Could this be the beginning of the end for Google’s reign over the Web? According to a report published this week, Internet icon Yahoo! recently usurped Google as the top company in terms of Web traffic in America.
Analytics group comScore released their latest list of top Web properties in the US on Wednesday, and long-time winner Google wasn’t at the time for a change. Yahoo, the nearly 20-year-old company that conquered the search engine market in the 1990s, is listed by comScore as the company responsible for receiving the most US Internet traffic.
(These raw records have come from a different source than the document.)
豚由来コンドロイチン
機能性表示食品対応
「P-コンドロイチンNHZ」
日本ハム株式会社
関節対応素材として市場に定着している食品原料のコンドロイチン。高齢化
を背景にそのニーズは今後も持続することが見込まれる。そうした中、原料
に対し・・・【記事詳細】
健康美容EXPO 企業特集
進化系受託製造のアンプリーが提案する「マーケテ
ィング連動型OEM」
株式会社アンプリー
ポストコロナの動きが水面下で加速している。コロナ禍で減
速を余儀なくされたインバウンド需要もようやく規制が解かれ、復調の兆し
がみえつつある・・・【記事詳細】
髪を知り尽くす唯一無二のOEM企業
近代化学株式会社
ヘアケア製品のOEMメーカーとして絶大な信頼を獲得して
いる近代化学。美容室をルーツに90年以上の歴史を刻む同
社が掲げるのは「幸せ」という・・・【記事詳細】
For the month of July 2013, Yahoo! Sites attracted the most traffic with 196,564,000 unique visitors. Not far behind in second was Google at 192,251, followed by sites administered by Microsoft, Facebook and AOL.
Google has held comScore’s number one spot every month since April 2008 except for on two occasions. With the latest information, though, Yahoo is once again at the top.
Yahoo last reigned in at number one for a brief stint in May 2011, according to the analytics group, and the reason behind the unexpected surge more than two years later isn’t immediately clear.
And although Yahoo recently acquired the popular blogging site
Tumblr in May of this year, comScore told reporters that it
wasn’t included in its parent company’s stats.
“Seems there are other factors at play,” comScore said in
a statement to MarketingLand.
Also absent from the list, however, is information pertaining to mobile traffic. Even if Yahoo has maintained a strong presence on the Web for nearly two decades, it failed to venture into mobile media with the same success as its top competitor. Robert Hof, a contributor for Forbes, said the absence of those numbers is “potentially huge,” but added that Yahoo’s recent win means something for the company’s recently hired chief executive officer. News of the comScore report comes as perhaps the biggest victory yet for Yahoo CEO Marissa Mayer, who took over the company only last year.
“Yahoo’s showing is an important symbol that Mayer can rightfully point to as an indication that the company at least is no longer losing ground,” Hof wrote. “Mayer herself noted during Yahoo’s second-quarter conference call that its traffic had risen in June from a year ago, which she said was unprecedented for an established company that had been on the decline.”
Speaking to analysts on a conference call last month, Mayer said of her plan, “Hire and retain a great team; build inspiring products that will attract users and increased traffic; that traffic will increase advertiser interest and ultimately translate to revenue.”
“People, then products, then traffic, then revenue,” she said according to Bloomberg News
According to comScore, though, it could just be a fluke. In the statement to MarketingLand reporter Greg Sterling, the comScore said of the report, “[G]iven how close Yahoo Sites and Google have been in recent months it can likely just be normal seasonal/month-to-month fluctuations.”
A press release issued by comScore alongside its August 2013 list declined to identify other analysis about how Yahoo Sites garnered the most traffic this month, but the group did say that there’s been a surge in recent weeks with regards to online retail.
“Back-to-school shopping was top of mind for many Americans in July, seen by a spike in traffic to Fashion and Accessories sites, as well as Consumer Goods sites for school supplies. Coupon sites also saw pickup as consumers went on the hunt for savings,” the release reads.